Larmore made his MLB debut as a pinch runner on May 14, 1918, in a game against the Philadelphia Phillies. His first MLB hit came on May 18, in a game against the Boston Braves. On June 22, Larmore made his final MLB appearance. On the season with the Cardinals, he batted .286 with two hits, and one run batted in (RBI) in four games played. Larmore was farmed out to the minor league Houston Buffaloes of the Class B Texas League in late-June. With the Houston club, he batted .238 with five hits in eight games. In July, the Texas League suspended its operations due to World War I. That month, Larmore was re-called to the major leagues. However, he never made an appearance. In August, he enlisted into the United States Navy to fight in World War I.
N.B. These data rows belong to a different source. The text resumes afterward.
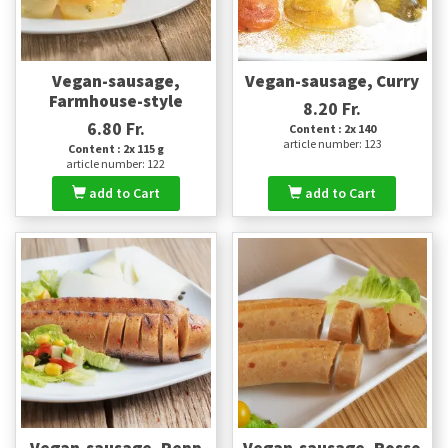
Vegan-sausage,
Vegan-sausage, Curry
Farmhouse-style
8.20 Fr.
6.80 Fr.
Content : 2x 140
article number: 123
Content : 2x 115 g
article number: 122
add to Cart
add to Cart
Vegan-sausage, Pepp
Vegan-sausage, Rosso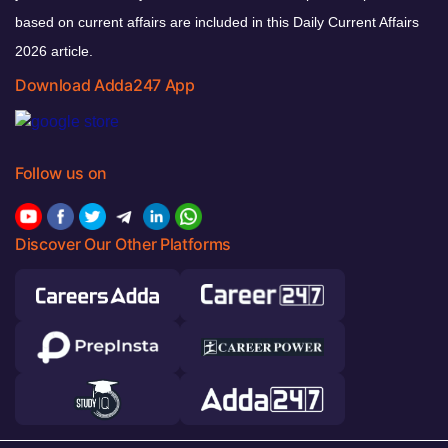
based on current affairs are included in this Daily Current Affairs
2026 article.
Download Adda247 App
Follow us on
Discover Our Other Platforms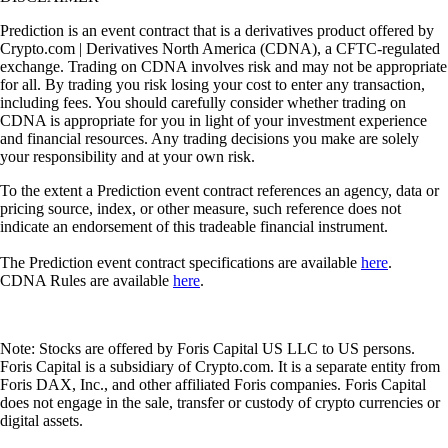
Prediction is an event contract that is a derivatives product offered by
Crypto.com | Derivatives North America (CDNA), a CFTC-regulated
exchange. Trading on CDNA involves risk and may not be appropriate
for all. By trading you risk losing your cost to enter any transaction,
including fees. You should carefully consider whether trading on
CDNA is appropriate for you in light of your investment experience
and financial resources. Any trading decisions you make are solely
your responsibility and at your own risk.
To the extent a Prediction event contract references an agency, data or
pricing source, index, or other measure, such reference does not
indicate an endorsement of this tradeable financial instrument.
The Prediction event contract specifications are available
here
.
CDNA Rules are available
here
.
Note: Stocks are offered by Foris Capital US LLC to US persons.
Foris Capital is a subsidiary of Crypto.com. It is a separate entity from
Foris DAX, Inc., and other affiliated Foris companies. Foris Capital
does not engage in the sale, transfer or custody of crypto currencies or
digital assets.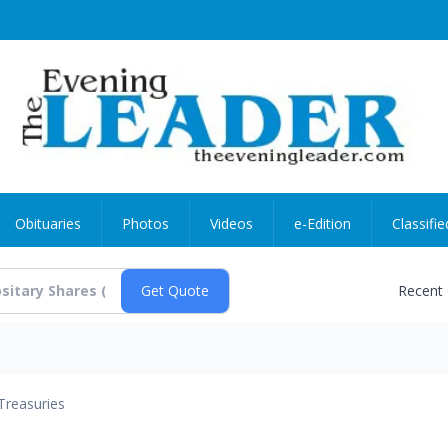
Obituaries
Photos
Videos
e-Edition
Classifie
Recent
Treasuries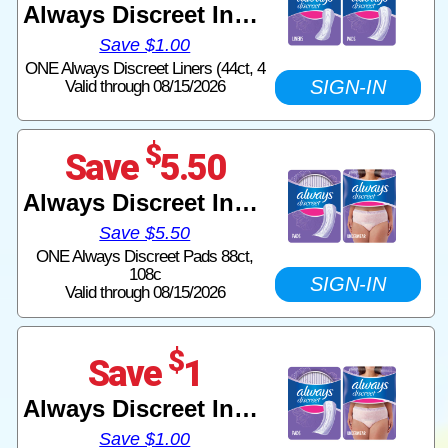
Always Discreet Incontinence
Save $1.00
ONE Always Discreet Liners (44ct, 4
SIGN-IN
Valid through 08/15/2026
$
Save
5.50
Always Discreet Incontinence
Save $5.50
ONE Always Discreet Pads 88ct,
108c
SIGN-IN
Valid through 08/15/2026
$
Save
1
Always Discreet Incontinence
Save $1.00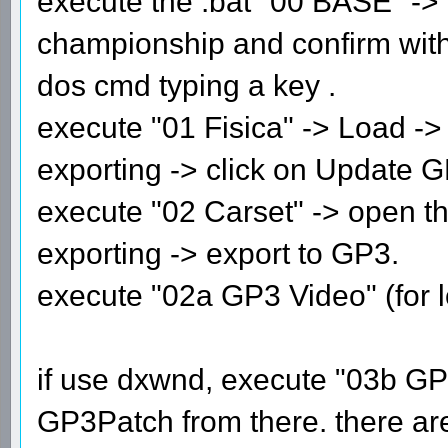
execute the .bat "00 BASE" ->
championship and confirm with e
dos cmd typing a key .
execute "01 Fisica" -> Load -> 
exporting -> click on Update G
execute "02 Carset" -> open the
exporting -> export to GP3.
execute "02a GP3 Video" (for l
if use dxwnd, execute "03b G
GP3Patch from there. there are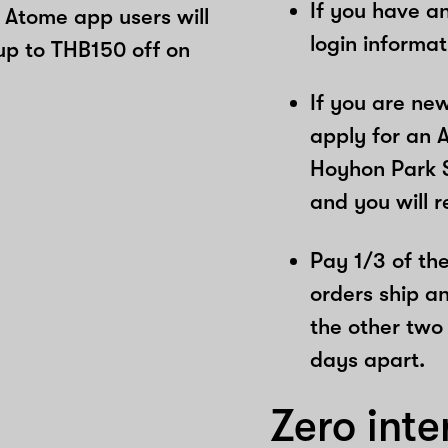
If you have a
 Atome app users will
login informa
up to THB150 off on
If you are ne
apply for an 
Hoyhon Park S
and you will 
Pay 1/3 of the 
orders ship a
the other two
days apart.
Zero inte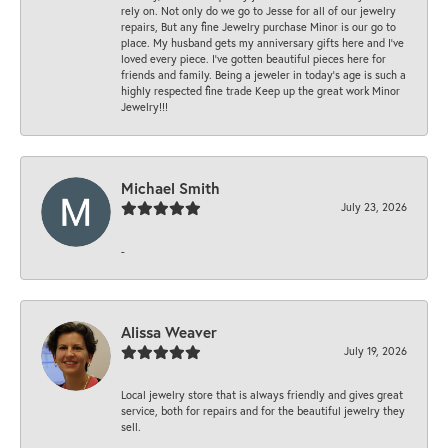
rely on. Not only do we go to Jesse for all of our jewelry
repairs, But any fine Jewelry purchase Minor is our go to
place. My husband gets my anniversary gifts here and I’ve
loved every piece. I’ve gotten beautiful pieces here for
friends and family. Being a jeweler in today’s age is such a
highly respected fine trade Keep up the great work Minor
Jewelry!!!
Michael Smith
July 23, 2026
-
Alissa Weaver
July 19, 2026
Local jewelry store that is always friendly and gives great
service, both for repairs and for the beautiful jewelry they
sell.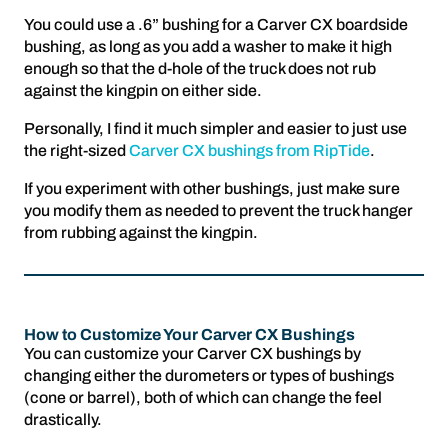
You could use a .6” bushing for a Carver CX boardside
bushing, as long as you add a washer to make it high
enough so that the d-hole of the truck does not rub
against the kingpin on either side.
Personally, I find it much simpler and easier to just use
the right-sized
Carver CX bushings from RipTide
.
If you experiment with other bushings, just make sure
you modify them as needed to prevent the truck hanger
from rubbing against the kingpin.
How to Customize Your Carver CX Bushings
You can customize your Carver CX bushings by
changing either the durometers or types of bushings
(cone or barrel), both of which can change the feel
drastically.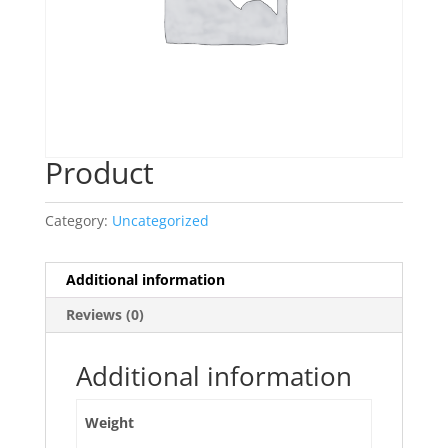
Product
Category:
Uncategorized
Additional information
Reviews (0)
Additional information
Weight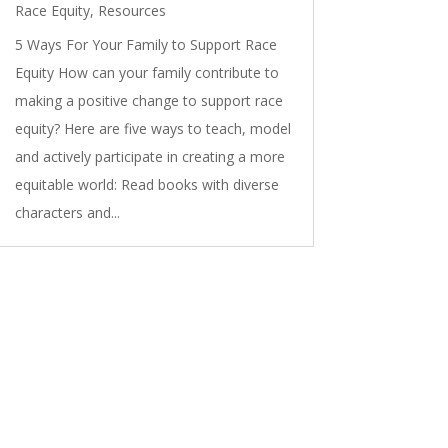
Race Equity
,
Resources
5 Ways For Your Family to Support Race
Equity How can your family contribute to
making a positive change to support race
equity? Here are five ways to teach, model
and actively participate in creating a more
equitable world: Read books with diverse
characters and...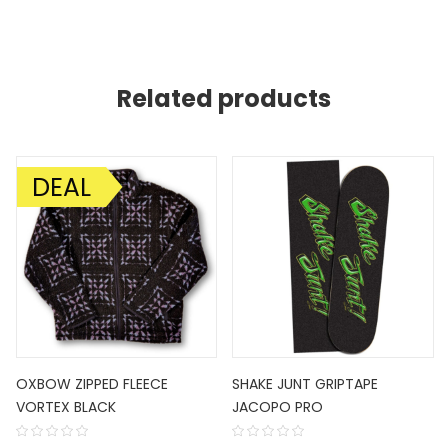
Related products
DEAL
SALE!
OXBOW ZIPPED FLEECE
SHAKE JUNT GRIPTAPE
VORTEX BLACK
JACOPO PRO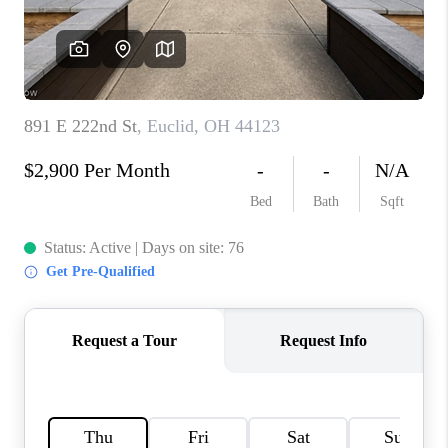
TOP AREAS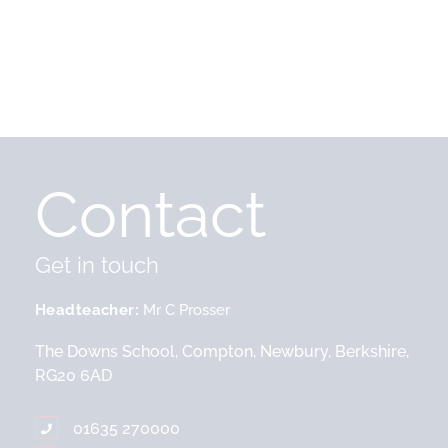
Contact
Get in touch
Headteacher
Mr C Prosser
The Downs School, Compton, Newbury, Berkshire,
RG20 6AD
01635 270000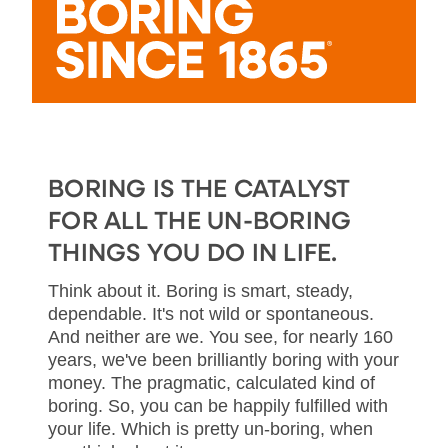
BORING IS THE CATALYST
FOR ALL THE UN-BORING
THINGS YOU DO IN LIFE.
Think about it. Boring is smart, steady,
dependable. It's not wild or spontaneous.
And neither are we. You see, for nearly 160
years, we've been brilliantly boring with your
money. The pragmatic, calculated kind of
boring. So, you can be happily fulfilled with
your life. Which is pretty un-boring, when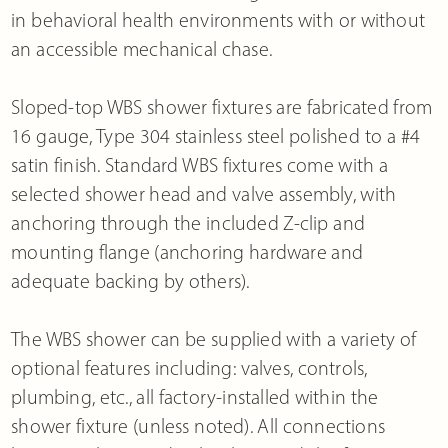
in behavioral health environments with or without
an accessible mechanical chase.
Sloped-top WBS shower fixtures are fabricated from
16 gauge, Type 304 stainless steel polished to a #4
satin finish. Standard WBS fixtures come with a
selected shower head and valve assembly, with
anchoring through the included Z-clip and
mounting flange (anchoring hardware and
adequate backing by others).
The WBS shower can be supplied with a variety of
optional features including: valves, controls,
plumbing, etc., all factory-installed within the
shower fixture (unless noted). All connections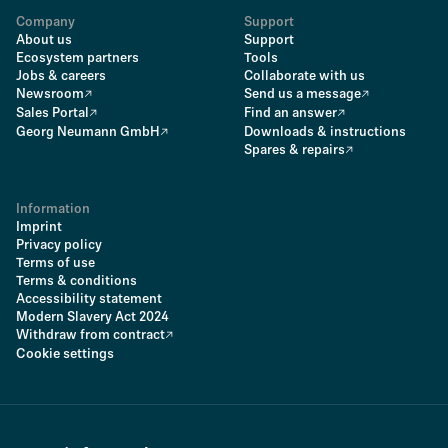
Company
Support
About us
Support
Ecosystem partners
Tools
Jobs & careers
Collaborate with us
Newsroom
Send us a message
Sales Portal
Find an answer
Georg Neumann GmbH
Downloads & instructions
Spares & repairs
Information
Imprint
Privacy policy
Terms of use
Terms & conditions
Accessibility statement
Modern Slavery Act 2024
Withdraw from contract
Cookie settings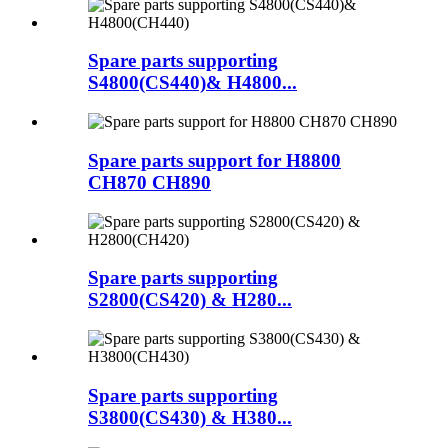
Spare parts supporting
S4800(CS440)& H4800...
Spare parts support for H8800
CH870 CH890
Spare parts supporting
S2800(CS420) & H280...
Spare parts supporting
S3800(CS430) & H380...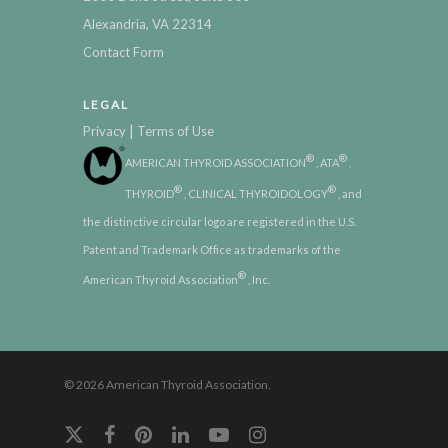
Alexandria, VA 22314
Contact Form
LEGAL
|
Privacy
Terms of Use
®
®
AMERICAN THYROID ASSOCIATION
, ATA
,
®
®
THYROID
, CLINICAL THYROIDOLOGY
, and
the distinctive circular logo are registered in the U.S.
Patent and Trademark Office as trademarks of the
®
American Thyroid Association
, Inc.
© 2026 American Thyroid Association.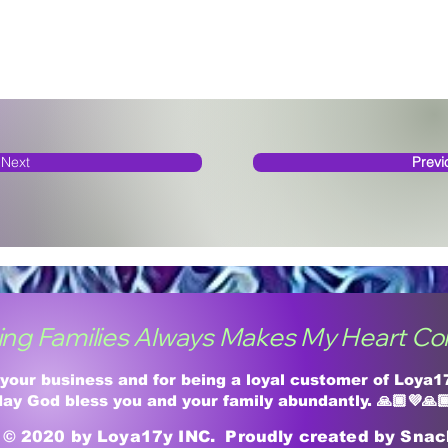
Next
Previ
ing Families Always Makes My Heart Co
 your business and for being a loyal customer of Loya
ay God bless you and your family abundantly. 🙏🏾💜🙏
© 2020 by Loya17y INC. Proudly created by Sna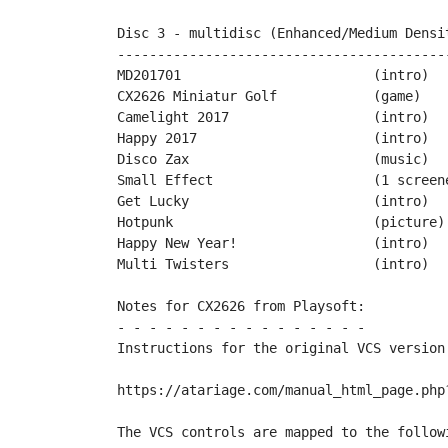
Disc 3 - multidisc (Enhanced/Medium Densit
------------------------------------------
MD201701			(intro)		by Cosine

CX2626 Miniatur Golf		(game)		by Playsoft

Camelight 2017			(intro)		by Desire

Happy 2017			(intro)		by Miker & friends

Disco Zax			(music)		by Miker & XXL

Small Effect			(1 screener)	by PPs

Get Lucky			(intro)		by Playsoft

Hotpunk				(picture)	by Mario130XE

Happy New Year!			(intro)		by PopMilo

Multi Twisters			(intro)		by TeBe & Rocky	

Notes for CX2626 from Playsoft:

- - - - - - - - - - - - - - - -

Instructions for the original VCS version 
https://atariage.com/manual_html_page.php?
The VCS controls are mapped to the followi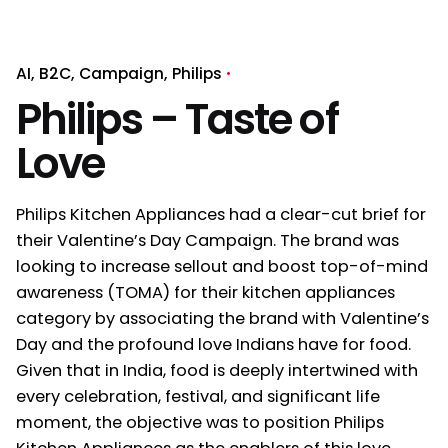
AI
B2C
Campaign
Philips
Philips – Taste of
Love
Philips Kitchen Appliances had a clear-cut brief for
their Valentine’s Day Campaign. The brand was
looking to increase sellout and boost top-of-mind
awareness (TOMA) for their kitchen appliances
category by associating the brand with Valentine’s
Day and the profound love Indians have for food.
Given that in India, food is deeply intertwined with
every celebration, festival, and significant life
moment, the objective was to position Philips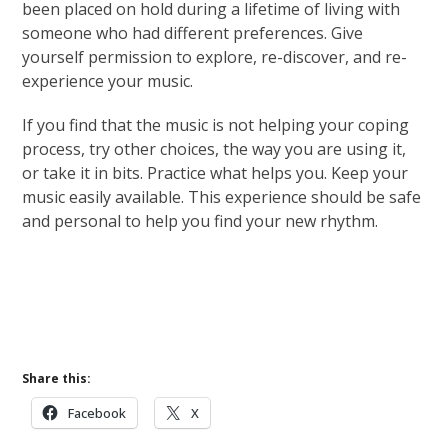
been placed on hold during a lifetime of living with
someone who had different preferences. Give
yourself permission to explore, re-discover, and re-
experience your music.
If you find that the music is not helping your coping
process, try other choices, the way you are using it,
or take it in bits. Practice what helps you. Keep your
music easily available. This experience should be safe
and personal to help you find your new rhythm.
Learn More About Pathways of Hope
Grief Basics
Coping With Grief
Share this:
Facebook
X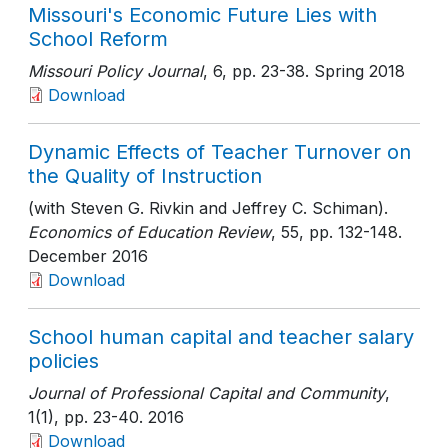
Missouri's Economic Future Lies with
School Reform
Missouri Policy Journal
, 6
, pp. 23-38
. Spring 2018
Download
Dynamic Effects of Teacher Turnover on
the Quality of Instruction
(with Steven G. Rivkin and Jeffrey C. Schiman).
Economics of Education Review
, 55
, pp. 132-148
.
December 2016
Download
School human capital and teacher salary
policies
Journal of Professional Capital and Community
,
1(1)
, pp. 23-40
. 2016
Download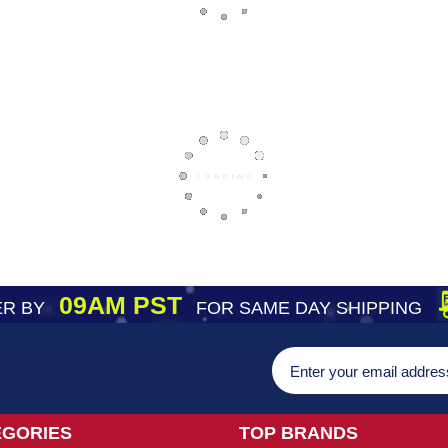
09AM PST
R BY
FOR SAME DAY SHIPPING
EGORIES
TOP BRANDS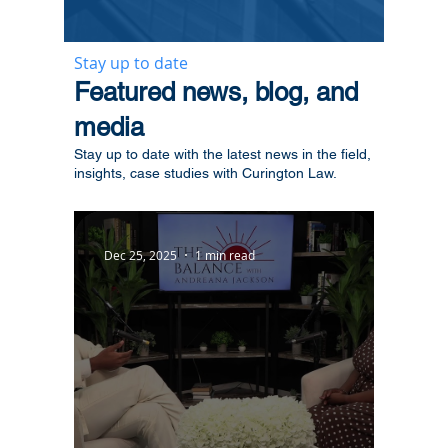
Stay up to date
​Featured news, blog, and
media
Stay up to date with the latest news in the field,
insights, case studies with Curington Law.
Dec 25, 2025
1 min read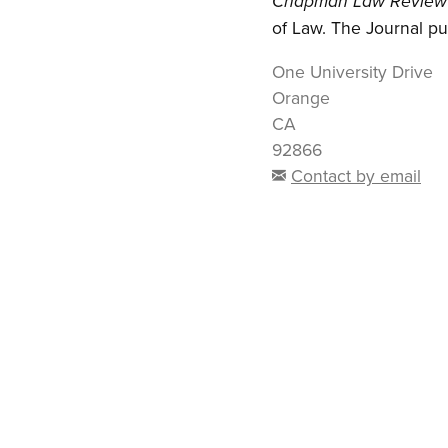
Chapman Law Review
of Law. The Journal pu
One University Drive
Orange
CA
92866
Contact by email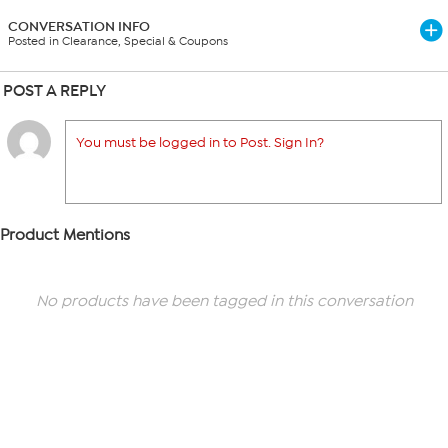
CONVERSATION INFO
Posted in Clearance, Special & Coupons
POST A REPLY
You must be logged in to Post. Sign In?
Product Mentions
No products have been tagged in this conversation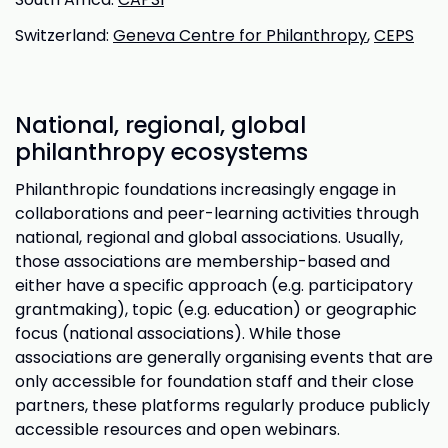
Switzerland:
Geneva Centre for Philanthropy
,
CEPS
National, regional, global
philanthropy ecosystems
Philanthropic foundations increasingly engage in
collaborations and peer-learning activities through
national, regional and global associations. Usually,
those associations are membership-based and
either have a specific approach (e.g. participatory
grantmaking), topic (e.g. education) or geographic
focus (national associations). While those
associations are generally organising events that are
only accessible for foundation staff and their close
partners, these platforms regularly produce publicly
accessible resources and open webinars.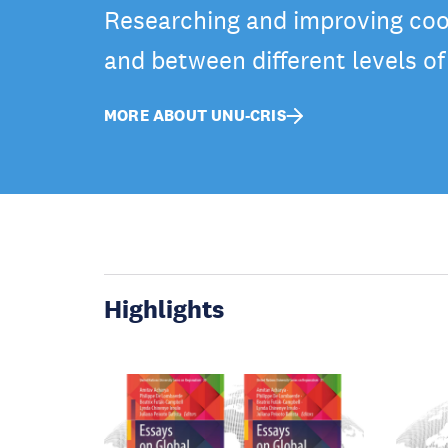
Researching and improving coo
and between different levels o
MORE ABOUT UNU-CRIS
Highlights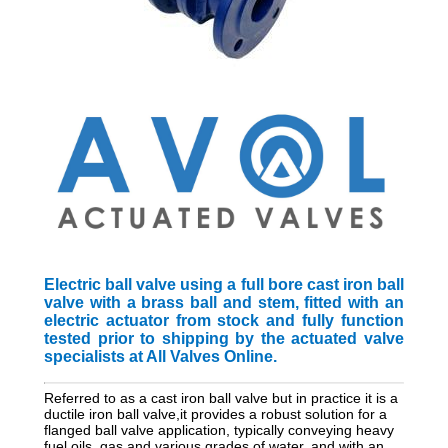
Electric ball valve using a full bore cast iron ball
valve with a brass ball and stem, fitted with an
electric actuator from stock and fully function
tested prior to shipping by the actuated valve
specialists at All Valves Online.
Referred to as a cast iron ball valve but in practice it is a
ductile iron ball valve,it provides a robust solution for a
flanged ball valve application, typically conveying heavy
fuel oils, gas and various grades of water, and with an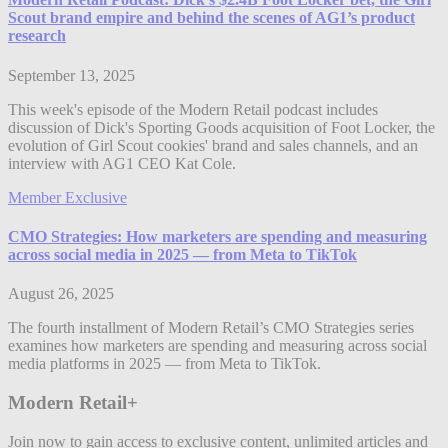
Scout brand empire and behind the scenes of AG1’s product
research
September 13, 2025
This week's episode of the Modern Retail podcast includes
discussion of Dick's Sporting Goods acquisition of Foot Locker, the
evolution of Girl Scout cookies' brand and sales channels, and an
interview with AG1 CEO Kat Cole.
Member Exclusive
CMO Strategies: How marketers are spending and measuring
across social media in 2025 — from Meta to TikTok
August 26, 2025
The fourth installment of Modern Retail’s CMO Strategies series
examines how marketers are spending and measuring across social
media platforms in 2025 — from Meta to TikTok.
Modern Retail+
Join now to gain access to exclusive content, unlimited articles and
==Minor leagues, and later life==
At the start of the 1919 season, the St. Louis Cardinals sold Larmore to the minor league Houston Buffaloes. He reported to spring training with Houston in April 1919. On June 18, he was traded to the Dallas Marines, also of the Texas League, in exchange for Billy Patterson. Between the two clubs, he batted .240 with 124 hits, 20 doubles, seven triples, and three home runs in 110 games played. His last professional baseball season came in 1920. At the start of the season, Larmore played with the Cedar Rapids Rabbits of the Class-B Illinois–Indiana–Iowa League. With the Rabbits, he batted .266 with 111 hits, 12 doubles, 10 triples, and four home runs in 111 games played. Larmore then joined the Joplin Miners of the Class A Western League. He batted .194 with 14 hits, one double, and one triple in 22 games played.

After his career was over, Larmore enrolled at University of Missouri, and pledged Beta Theta Pi. By 1930, he was working as a salesman for his brother's ice cream company. He resided in St. Louis, Missouri with his wife Mary, and their child, Constance. Larmore died on January 15, 1964, at his home in St. Louis. He was buried at Oak Grove Cemetery in Bel-Nor.